Hammond had five major concerns with the proposed law in the Victorian context:

  • Person conducting business or undertaking vs employer
  • Officers’ duty to exercise due diligence
  • Failure to acknowledge “Control” as issue of first principle
  • Abrogation of right to silence and privilege against self-incrimination for individuals
  • Unions able to cause work to cease

Hammond is, of course, looking at the laws from a lawyer’s perspective and not that of a safety professional or business operator but he raised some excellent points, some of which have been discussed previously in SafetyAtWorkBlog.

The coverage of the proposed OHS laws is so broad as to include anywhere where work is conducted.  Tooma, a partner of Hammond at Deacons, touched on this impractical definition in some of his statements.  The way some work is done in 2009 is radically different from 1985 for example, mainly due to technology.

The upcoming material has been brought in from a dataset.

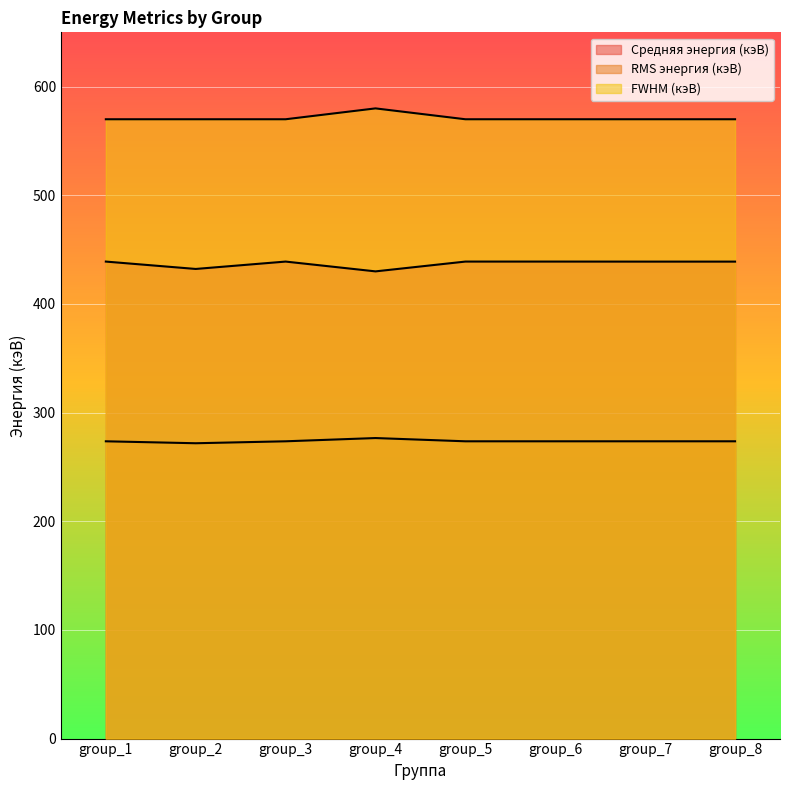

Is it true that RMS энергия (кэВ) equals 276.6 at group_4?

True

This blog article could be written on a kitchen table, in a cafe, on a park bench or a desk in an office.  Each of these would be workplaces because work is being undertaken however if the article is being written on a laptop in a cafe, at the moment, the cafe owner would have no OHS obligations on my actions.  There would likely be public liability and safety issues, particularly if the laptop was also plugged into the cafe’s power supply, for instance, but the cafe is only a workplace for the employees of the cafe.  Under the draft Safe Work Act (or Bill), if the customers are working there, the cafe owner would have OHS obligations for them.  The customers, the workers, of course would have their own OHS obligations as they do now.

Hammond made the point that the new proposed laws dispense with the legal relationship of employer and employee.  This fundamentally changes the coverage of OHS legislation.  As I put it to Hammond at the seminar, the changes remove the “occupational” from the OHS law.  It has become a criminal law in a social context.

Hammond sees no reason to change the employment relationship to the extent proposed if the aim is to encompass the new varieties of work activity and workplace.  He believes that these circumstances can still be met specific provisions to deal with the new varieties of work whilst maintaining the fundamental employer- employee relationship.  Business and society would then be able to better understand some of the changes because the context would be within what has been understood for decades as “work”.

The proposed Safe Work Bill is trying to be too much too quickly and will set back OHS gains a long way.  OHS has accrued considerable social awareness and acceptance.  The legal principles of a safe workplace and safe work have been largely embraced by the community.  Australia has not experienced the “OHS has gone mad” campaigns waged in the United Kingdom but if this law proceeds as it is, government will not be able to manage it, business will dismiss it through frustration, and the community will think (rightly) that OHS is a joke.  Safety professionals and OHS regulators will be seen as sucking the sense out of what used to be sensible.

Mike Hammond has seen criminal law reacting to changing social circumstances.  He said that this proposed law is attempting to set a social agenda and a dangerous precedent.